--- DATA EXTRACTS Enclosed Below ---

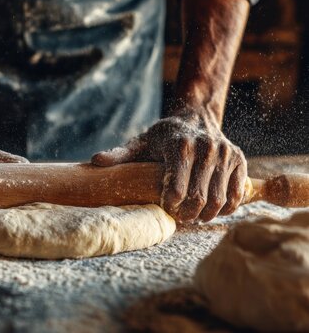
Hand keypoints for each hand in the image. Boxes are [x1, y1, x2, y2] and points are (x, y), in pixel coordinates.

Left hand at [92, 109, 246, 222]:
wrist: (195, 117)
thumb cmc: (163, 136)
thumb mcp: (140, 143)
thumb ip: (121, 154)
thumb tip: (95, 161)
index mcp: (180, 146)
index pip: (177, 189)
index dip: (170, 205)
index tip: (166, 207)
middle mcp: (206, 148)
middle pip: (199, 199)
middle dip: (188, 214)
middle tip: (180, 217)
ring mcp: (226, 154)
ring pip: (219, 200)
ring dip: (205, 215)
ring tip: (194, 216)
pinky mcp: (239, 161)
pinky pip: (236, 196)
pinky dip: (225, 208)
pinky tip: (211, 208)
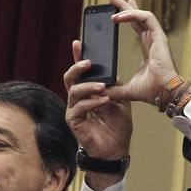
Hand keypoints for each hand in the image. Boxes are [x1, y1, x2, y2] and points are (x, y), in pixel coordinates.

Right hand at [63, 39, 132, 190]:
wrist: (117, 148)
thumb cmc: (116, 126)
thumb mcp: (120, 100)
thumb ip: (114, 86)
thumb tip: (111, 72)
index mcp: (87, 92)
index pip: (80, 72)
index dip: (77, 57)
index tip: (78, 42)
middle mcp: (77, 99)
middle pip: (70, 78)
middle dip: (78, 67)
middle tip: (89, 62)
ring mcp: (73, 110)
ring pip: (74, 91)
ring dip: (89, 86)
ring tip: (103, 86)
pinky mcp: (73, 122)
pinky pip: (79, 108)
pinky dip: (92, 103)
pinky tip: (103, 101)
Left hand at [101, 0, 180, 105]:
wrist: (165, 93)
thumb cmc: (152, 92)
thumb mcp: (128, 89)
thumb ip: (115, 88)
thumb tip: (101, 90)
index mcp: (148, 48)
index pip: (137, 27)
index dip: (127, 17)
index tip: (116, 13)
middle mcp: (152, 40)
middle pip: (137, 17)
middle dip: (124, 6)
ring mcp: (157, 37)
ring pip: (141, 14)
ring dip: (126, 8)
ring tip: (111, 3)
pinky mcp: (159, 36)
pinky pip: (146, 17)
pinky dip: (133, 14)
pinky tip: (119, 16)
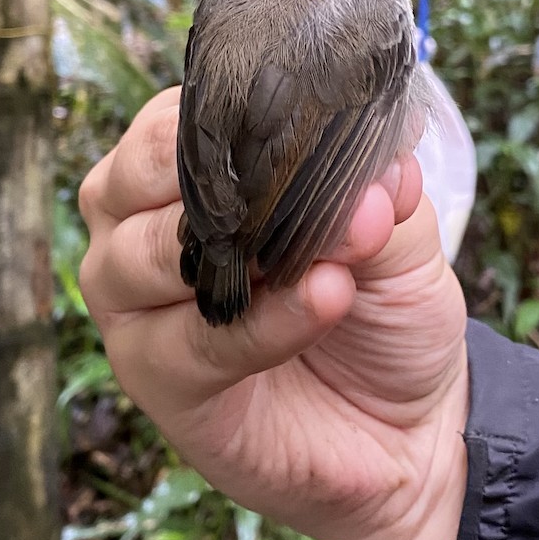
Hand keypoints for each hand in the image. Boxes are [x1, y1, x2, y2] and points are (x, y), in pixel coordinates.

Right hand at [79, 88, 468, 539]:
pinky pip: (189, 342)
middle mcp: (138, 230)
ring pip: (139, 258)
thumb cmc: (383, 306)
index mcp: (186, 174)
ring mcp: (136, 309)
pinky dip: (262, 321)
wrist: (407, 426)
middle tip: (308, 189)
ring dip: (241, 249)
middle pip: (131, 176)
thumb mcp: (400, 237)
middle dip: (222, 178)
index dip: (234, 113)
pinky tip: (326, 300)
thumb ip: (382, 195)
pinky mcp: (158, 382)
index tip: (309, 123)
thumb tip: (381, 167)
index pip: (174, 118)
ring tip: (334, 263)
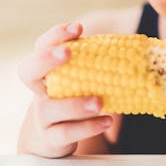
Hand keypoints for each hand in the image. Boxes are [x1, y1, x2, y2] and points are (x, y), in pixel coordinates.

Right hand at [17, 22, 111, 157]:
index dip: (56, 35)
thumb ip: (99, 65)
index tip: (78, 27)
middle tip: (68, 52)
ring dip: (75, 103)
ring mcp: (42, 115)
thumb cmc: (75, 98)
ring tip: (99, 102)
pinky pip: (64, 133)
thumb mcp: (84, 79)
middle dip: (46, 59)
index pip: (42, 46)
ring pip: (48, 108)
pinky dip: (87, 127)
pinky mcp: (51, 138)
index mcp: (47, 71)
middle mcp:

--- End of Enclosed DATA EXTRACTS ---

▸ WORK TO BE COMPLETED:
The answer must be the full listing, exact in every line, with the pictures removed.

▸ ANSWER SECTION:
Hand keypoints for each hand in the image. Boxes are [x1, y1, x2, y2] and points are (x, y), in pixel coordinates.

Left hand at [92, 109, 246, 222]:
wrist: (195, 117)
thumb cmc: (163, 136)
thumb mcp: (140, 143)
thumb ip: (121, 154)
thumb tip: (95, 161)
index mcp: (180, 146)
index pip: (177, 189)
index dip: (170, 205)
index tip: (166, 207)
middle mcp: (206, 148)
middle pip: (199, 199)
middle dip: (188, 214)
middle tip: (180, 217)
ring mcp: (226, 154)
ring pip: (219, 200)
ring dip: (205, 215)
ring tip: (194, 216)
pinky mcp: (239, 161)
pinky pip: (236, 196)
pinky dip: (225, 208)
pinky tip: (211, 208)
Hand keypoints for each hand in the image. Boxes are [x1, y1, x2, y2] and points are (x, y), in pixel coordinates.

Right hand at [63, 39, 132, 190]:
wrist: (117, 148)
thumb cmc: (116, 126)
thumb mcp: (120, 100)
thumb ip: (114, 86)
thumb tip: (111, 72)
index mcp: (87, 92)
index pip: (80, 72)
index dip: (77, 57)
index tip: (78, 42)
middle mcp: (77, 99)
middle pip: (70, 78)
middle dip: (78, 67)
middle tip: (89, 62)
ring mcp: (73, 110)
ring pip: (74, 91)
ring dip: (89, 86)
ring tip: (103, 86)
pinky mcp: (73, 122)
pinky pip: (79, 108)
pinky dip: (92, 103)
pinky tip: (103, 101)
Left hand at [101, 0, 180, 105]:
wrist: (165, 93)
thumb cmc: (152, 92)
thumb mcp: (128, 89)
thumb ip: (115, 88)
thumb tip: (101, 90)
index mcp: (148, 48)
index pip: (137, 27)
index dip: (127, 17)
index tip: (116, 13)
middle mcp: (152, 40)
middle pip: (137, 17)
middle dip: (124, 6)
ring mcp: (157, 37)
ring pip: (141, 14)
ring dip: (126, 8)
ring tip: (111, 3)
pinky mcp: (159, 36)
pinky pip: (146, 17)
pinky dip: (133, 14)
pinky tip: (119, 16)
Hand keypoints for each hand in the image. Boxes are [x1, y1, x2, y2] and points are (x, y), in pixel coordinates.

Right hand at [79, 88, 468, 539]:
pinky pip: (189, 342)
middle mcp: (138, 230)
ring pip: (139, 258)
thumb cmc: (383, 306)
index mcp: (186, 174)
ring mcp: (136, 309)
pinky dip: (262, 321)
wrist: (407, 426)
middle tip: (308, 189)
ring dip: (241, 249)
middle pip: (131, 176)
thumb mcp: (400, 237)
middle dip: (222, 178)
index dip: (234, 113)
pinky tip: (326, 300)
thumb ip: (382, 195)
pinky mcp: (158, 382)
index tip: (309, 123)
thumb tip: (381, 167)
index pip: (174, 118)
ring tip: (334, 263)
Hand keypoints for each hand in the image. Boxes are [x1, y1, x2, y2] and points are (x, y), in pixel coordinates.

Right hand at [17, 22, 111, 157]:
index dip: (56, 35)
thumb ip: (99, 65)
index tip: (78, 27)
middle tip: (68, 52)
ring dip: (75, 103)
ring mcp: (42, 115)
thumb cmc: (75, 98)
ring tip: (99, 102)
pinky pip: (64, 133)
thumb mcp: (84, 79)
middle dip: (46, 59)
index pip: (42, 46)
ring pip: (48, 108)
pinky dip: (87, 127)
pinky mcp: (51, 138)
index mcp: (47, 71)
middle mcp:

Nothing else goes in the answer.